La Puerta de Alcalá, recibe en Bruselas el máximo galardón europeo por su restauración

Madrid Modela en BIM la puerta de Alcalá

La restauración de la Puerta de Alcalá ha sido reconocida con el European Heritage Award / Europa Nostra Award 2025, el mayor distintivo que conceden conjuntamente la Comisión Europea y Europa Nostra para premiar la excelencia en la conservación del patrimonio cultural.
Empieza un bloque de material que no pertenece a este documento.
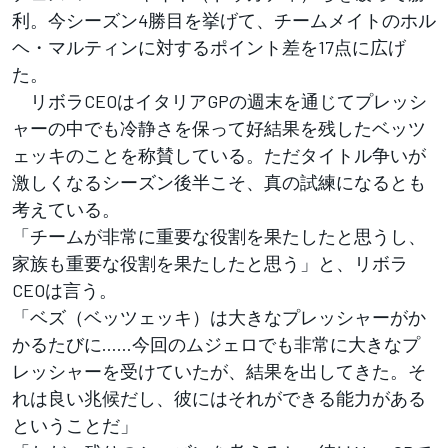
利。今シーズン4勝目を挙げて、チームメイトのホル
ヘ・マルティンに対するポイント差を17点に広げ
た。
リボラCEOはイタリアGPの週末を通じてプレッシ
ャーの中でも冷静さを保って好結果を残したベッツ
ェッキのことを称賛している。ただタイトル争いが
激しくなるシーズン後半こそ、真の試練になるとも
考えている。
「チームが非常に重要な役割を果たしたと思うし、
家族も重要な役割を果たしたと思う」と、リボラ
CEOは言う。
「ベズ（ベッツェッキ）は大きなプレッシャーがか
かるたびに……今回のムジェロでも非常に大きなプ
レッシャーを受けていたが、結果を出してきた。そ
れは良い兆候だし、彼にはそれができる能力がある
ということだ」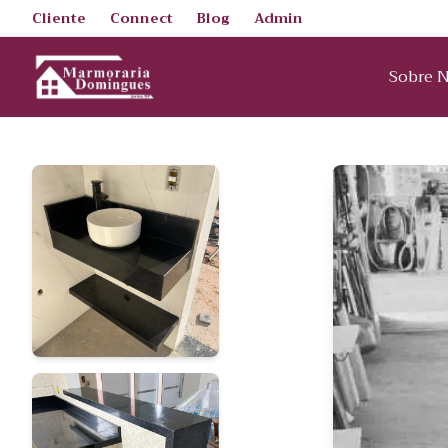
Cliente
Connect
Blog
Admin
Sobre 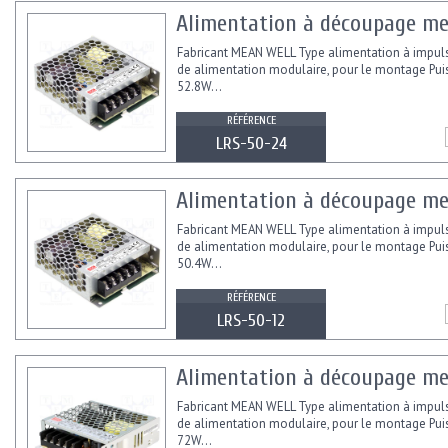
Alimentation à découpage mea
Fabricant MEAN WELL Type alimentation à impul
de alimentation modulaire, pour le montage Pu
52.8W...
RÉFÉRENCE
LRS-50-24
Alimentation à découpage mea
Fabricant MEAN WELL Type alimentation à impul
de alimentation modulaire, pour le montage Pu
50.4W...
RÉFÉRENCE
LRS-50-12
Alimentation à découpage me
Fabricant MEAN WELL Type alimentation à impul
de alimentation modulaire, pour le montage Pu
72W...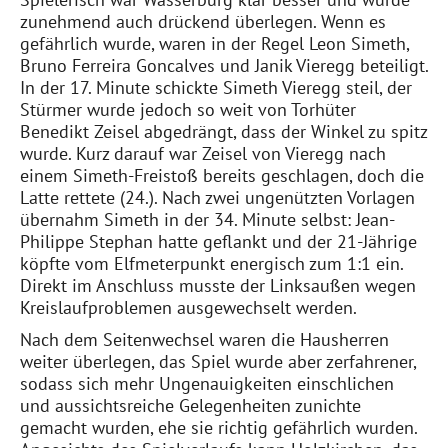
zunehmend auch drückend überlegen. Wenn es
gefährlich wurde, waren in der Regel Leon Simeth,
Bruno Ferreira Goncalves und Janik Vieregg beteiligt.
In der 17. Minute schickte Simeth Vieregg steil, der
Stürmer wurde jedoch so weit von Torhüter
Benedikt Zeisel abgedrängt, dass der Winkel zu spitz
wurde. Kurz darauf war Zeisel von Vieregg nach
einem Simeth-Freistoß bereits geschlagen, doch die
Latte rettete (24.). Nach zwei ungenützten Vorlagen
übernahm Simeth in der 34. Minute selbst: Jean-
Philippe Stephan hatte geflankt und der 21-Jährige
köpfte vom Elfmeterpunkt energisch zum 1:1 ein.
Direkt im Anschluss musste der Linksaußen wegen
Kreislaufproblemen ausgewechselt werden.
Nach dem Seitenwechsel waren die Hausherren
weiter überlegen, das Spiel wurde aber zerfahrener,
sodass sich mehr Ungenauigkeiten einschlichen
und aussichtsreiche Gelegenheiten zunichte
gemacht wurden, ehe sie richtig gefährlich wurden.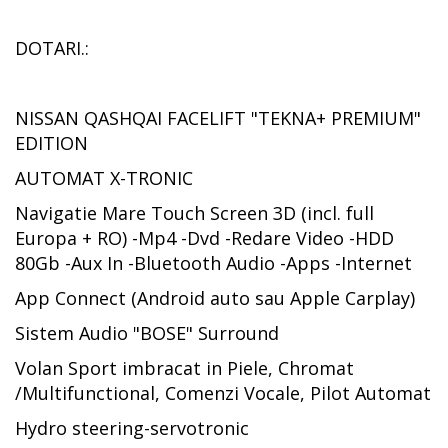
DOTARI.:
NISSAN QASHQAI FACELIFT "TEKNA+ PREMIUM"
EDITION
AUTOMAT X-TRONIC
Navigatie Mare Touch Screen 3D (incl. full
Europa + RO) -Mp4 -Dvd -Redare Video -HDD
80Gb -Aux In -Bluetooth Audio -Apps -Internet
App Connect (Android auto sau Apple Carplay)
Sistem Audio "BOSE" Surround
Volan Sport imbracat in Piele, Chromat
/Multifunctional, Comenzi Vocale, Pilot Automat
Hydro steering-servotronic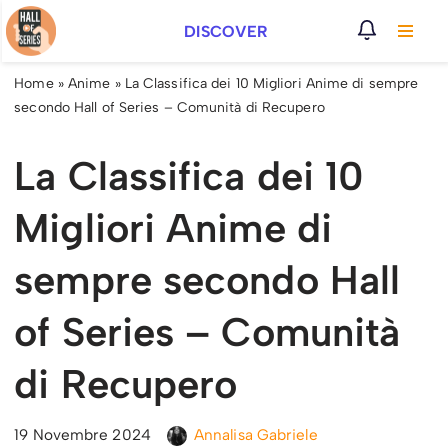
DISCOVER
Vai
al
Home
»
Anime
»
La Classifica dei 10 Migliori Anime di sempre
contenuto
secondo Hall of Series – Comunità di Recupero
La Classifica dei 10
Migliori Anime di
sempre secondo Hall
of Series – Comunità
di Recupero
19 Novembre 2024
Annalisa Gabriele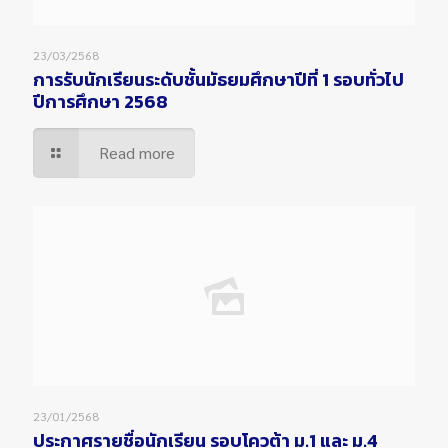
23/03/2568
การรับนักเรียนระดับชั้นมัธยมศึกษาปีที่ 1 รอบทั่วไป
ปีการศึกษา 2568
Read more
23/01/2568
ประกาศรายชื่อนักเรียน รอบโควต้า ม.1 และ ม.4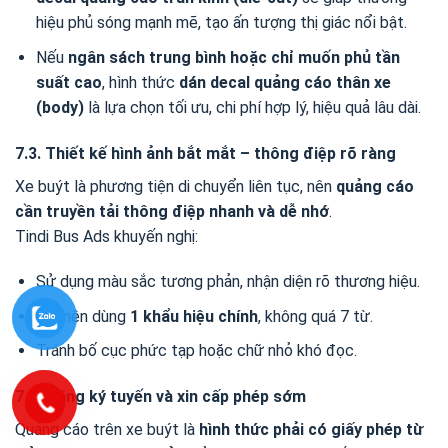
hiệu phủ sóng mạnh mẽ, tạo ấn tượng thị giác nổi bật.
Nếu
ngân sách trung bình hoặc chỉ muốn phủ tần
suất cao
, hình thức
dán decal quảng cáo thân xe
(body)
là lựa chọn tối ưu, chi phí hợp lý, hiệu quả lâu dài.
7.3. Thiết kế hình ảnh bắt mắt – thông điệp rõ ràng
Xe buýt là phương tiện di chuyển liên tục, nên
quảng cáo
cần truyền tải thông điệp nhanh và dễ nhớ
.
Tindi Bus Ads khuyến nghị:
Sử dụng màu sắc tương phản, nhận diện rõ thương hiệu.
Chỉ nên dùng
1 khẩu hiệu chính
, không quá 7 từ.
Tránh bố cục phức tạp hoặc chữ nhỏ khó đọc.
7.4. Đăng ký tuyến và xin cấp phép sớm
Quảng cáo trên xe buýt là
hình thức phải có giấy phép từ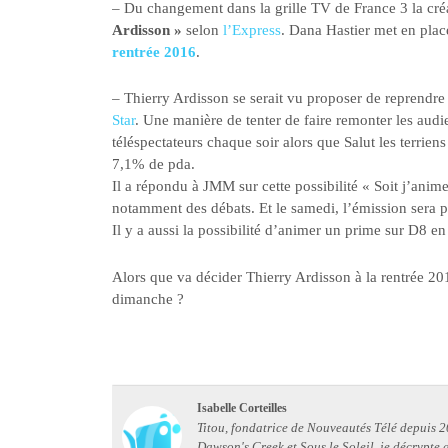
– Du changement dans la grille TV de France 3 la cr
Ardisson »
selon
l’Express
. Dana Hastier met en pl
rentrée 2016
.
– Thierry Ardisson se serait vu proposer de reprendre
Star
. Une manière de tenter de faire remonter les aud
téléspectateurs chaque soir alors que Salut les terriens
7,1% de pda.
Il a répondu à JMM sur cette possibilité « Soit j’anime
notamment des débats. Et le samedi, l’émission sera p
Il y a aussi la possibilité d’animer un prime sur D8 en 
Alors que va décider Thierry Ardisson à la rentrée 201
dimanche ?
Isabelle Corteilles
Titou, fondatrice de Nouveautés Télé depuis 20
Dawson's Creek et Sous le Soleil, je décrypte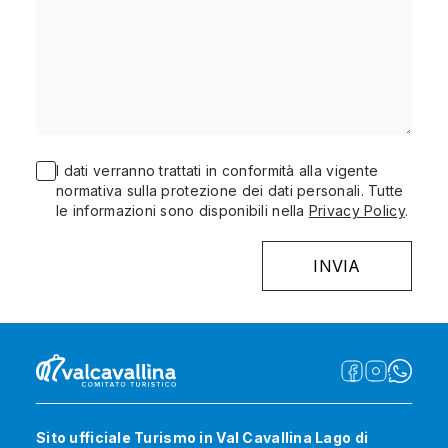
I dati verranno trattati in conformità alla vigente
normativa sulla protezione dei dati personali. Tutte
le informazioni sono disponibili nella
Privacy Policy
.
Sito ufficiale Turismo in Val Cavallina Lago di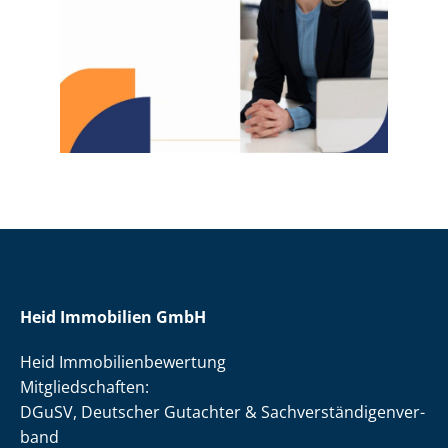
Heid Immobilien GmbH
Heid Im­mo­bi­li­en­be­wer­tung
Mit­glied­schaf­ten:
DGuSV, Deutscher Gutachter & Sach­ver­stän­di­gen­ver­
band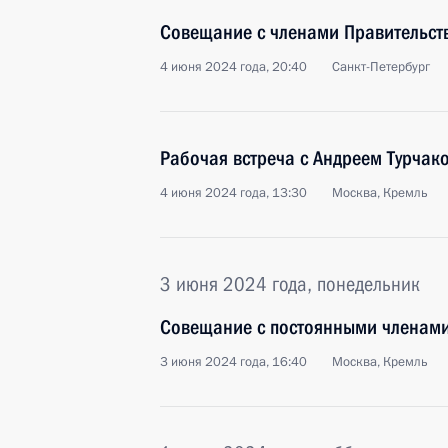
Совещание с членами Правительст
4 июня 2024 года, 20:40
Санкт-Петербург
Рабочая встреча с Андреем Турчак
4 июня 2024 года, 13:30
Москва, Кремль
3 июня 2024 года, понедельник
Совещание с постоянными членами
3 июня 2024 года, 16:40
Москва, Кремль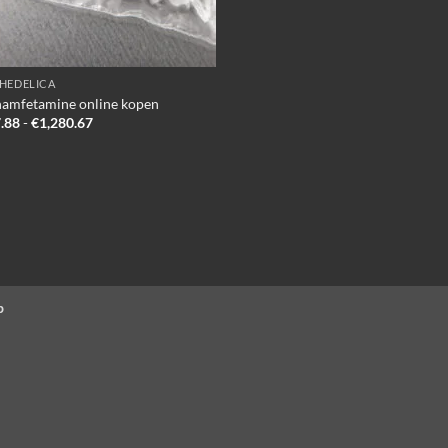
HEDELICA
amfetamine online kopen
Prijsklasse:
.88
-
€
1,280.67
€237.88
tot
€1,280.67
p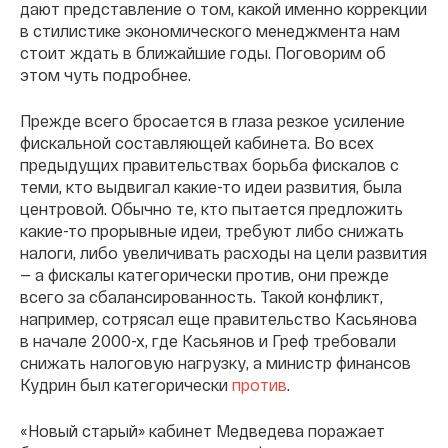
дают представление о том, какой именно коррекции
в стилистике экономического менеджмента нам
стоит ждать в ближайшие годы. Поговорим об
этом чуть подробнее.
Прежде всего бросается в глаза резкое усиление
фискальной составляющей кабинета. Во всех
предыдущих правительствах борьба фискалов с
теми, кто выдвигал какие-то идеи развития, была
центровой. Обычно те, кто пытается предложить
какие-то прорывные идеи, требуют либо снижать
налоги, либо увеличивать расходы на цели развития
— а фискалы категорически против, они прежде
всего за сбалансированность. Такой конфликт,
например, сотрясал еще правительство Касьянова
в начале 2000-х, где Касьянов и Греф требовали
снижать налоговую нагрузку, а министр финансов
Кудрин был категорически
против
.
«Новый старый» кабинет Медведева поражает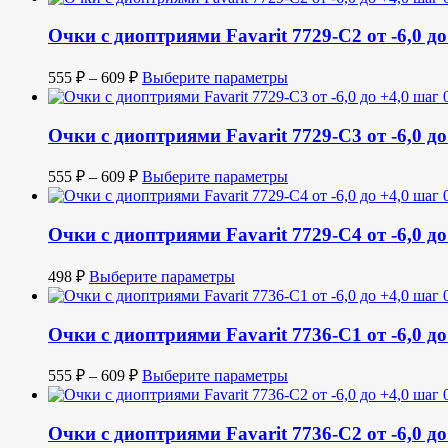
Очки с диоптриями Favarit 7729-C2 от -6,0 до
555
₽
–
609
₽
Выберите параметры
Очки с диоптриями Favarit 7729-C3 от -6,0 до
555
₽
–
609
₽
Выберите параметры
Очки с диоптриями Favarit 7729-C4 от -6,0 до
498
₽
Выберите параметры
Очки с диоптриями Favarit 7736-C1 от -6,0 до
555
₽
–
609
₽
Выберите параметры
Очки с диоптриями Favarit 7736-C2 от -6,0 до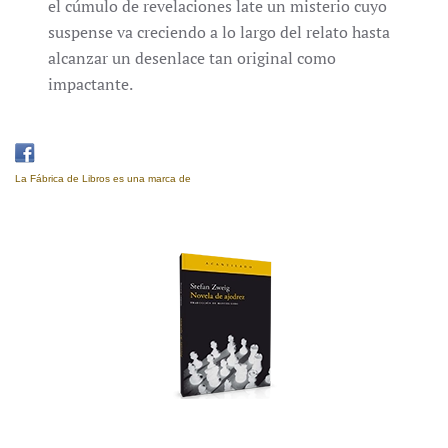
el cúmulo de revelaciones late un misterio cuyo
suspense va creciendo a lo largo del relato hasta
alcanzar un desenlace tan original como
impactante.
La Fábrica de Libros es una marca de
Eujoa Artes Gráficas.
Novela de ajedrez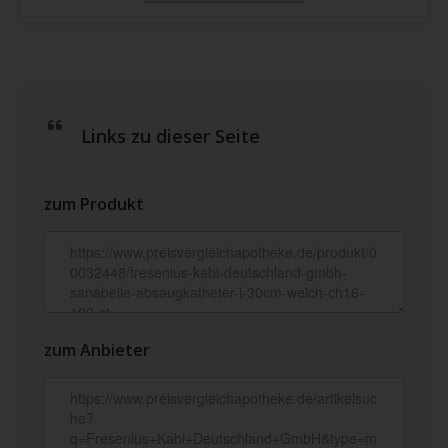
Links zu dieser Seite
zum Produkt
zum Anbieter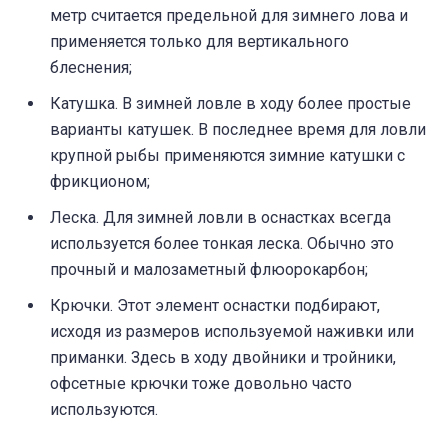
метр считается предельной для зимнего лова и
применяется только для вертикального
блеснения;
Катушка. В зимней ловле в ходу более простые
варианты катушек. В последнее время для ловли
крупной рыбы применяются зимние катушки с
фрикционом;
Леска. Для зимней ловли в оснастках всегда
используется более тонкая леска. Обычно это
прочный и малозаметный флюорокарбон;
Крючки. Этот элемент оснастки подбирают,
исходя из размеров используемой наживки или
приманки. Здесь в ходу двойники и тройники,
офсетные крючки тоже довольно часто
используются.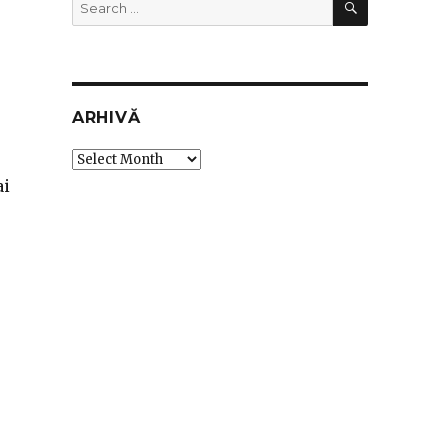
Search
for:
ARHIVĂ
Arhivă
ai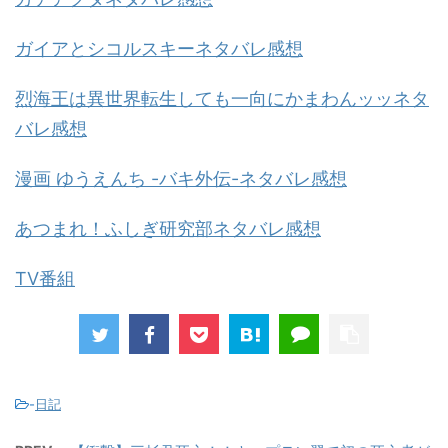
ガイアとシコルスキーネタバレ感想
烈海王は異世界転生しても一向にかまわんッッネタ
バレ感想
漫画 ゆうえんち -バキ外伝-ネタバレ感想
あつまれ！ふしぎ研究部ネタバレ感想
TV番組
-
日記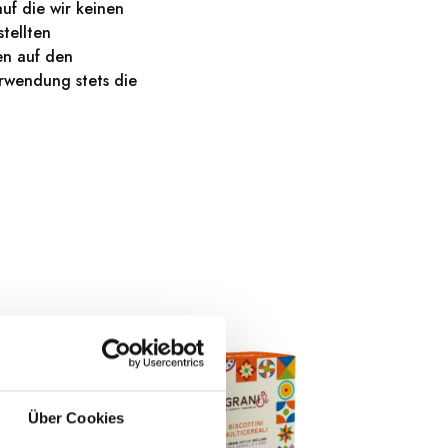
uf die wir keinen
tellten
en auf den
rwendung stets die
Über Cookies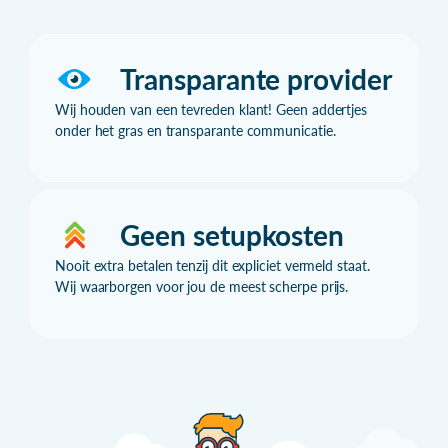
Transparante provider
Wij houden van een tevreden klant! Geen addertjes
onder het gras en transparante communicatie.
Geen setupkosten
Nooit extra betalen tenzij dit expliciet vermeld staat.
Wij waarborgen voor jou de meest scherpe prijs.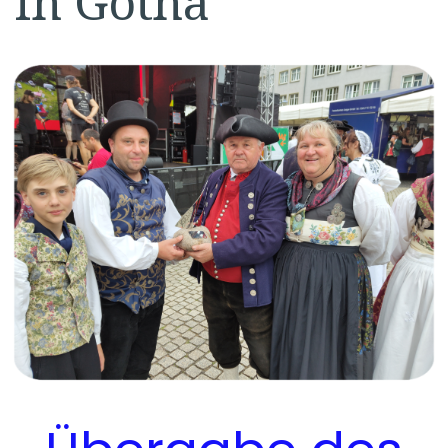
in Gotha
El alcalde de Madrid, José Luis Martínez-Almeida, recogió anoche el galardón en una ceremonia celebrada en el Studio 4 de La Maison de la Radio de Bruselas, donde se reunieron representantes de los 30 proyectos premiados de toda Europa, entre ellos el Ayuntamiento de Amberes (Bélgica), la Fortaleza de Peniche (Portugal) y el antiguo Museo Municipal de Nicosia (Chipre).

Además del premio principal, la Puerta de Alcalá fue distinguida también con el Premio del Público 2025, tras recibir el mayor número de votos en la consulta abierta a nivel europeo. Almeida agradeció ambos reconocimientos “en nombre de todos los profesionales que han realizado un trabajo verdaderamente extraordinario” y del pueblo de Madrid, destacando que “la Puerta de Alcalá no es solo un monumento, sino un símbolo de la ciudad”.

Durante la jornada previa, el 12 de octubre, el proyecto madrileño participó en el Excellence Day, donde la directora general de Patrimonio Cultural y Paisaje Urbano, Elena Hernando, y la jefa del Servicio de Restauración, Blanca Mora, presentaron los detalles técnicos y metodológicos de la intervención ante los asistentes.

La restauración, iniciada en 2022 por el Ayuntamiento de Madrid, ha sido elogiada por el jurado por integrar métodos científicos modernos y técnicas tradicionales, convirtiéndose en “un nuevo referente europeo en transparencia, investigación y participación ciudadana”. Cerca de 12.000 personas pudieron visitar los trabajos en el marco del programa ‘Abierto por restauración’, que permitió conocer de cerca el proceso de conservación.

Más de un centenar de especialistas —restauradores, arquitectos, ingenieros, historiadores, canteros, herreros y escultores— participaron en la intervención, que combinó el uso de herramientas tradicionales y tecnología avanzada, como escáneres láser 3D y análisis de laboratorio de materiales.

El proyecto no solo respetó los valores históricos y materiales del monumento, sino que incorporó medidas de conservación preventiva, como sensores ambientales para controlar vibraciones, humedad y estabilidad estructural, y un sistema ecológico de control del biodeterioro mediante vuelos de aves rapaces que disuaden la presencia de otras especies.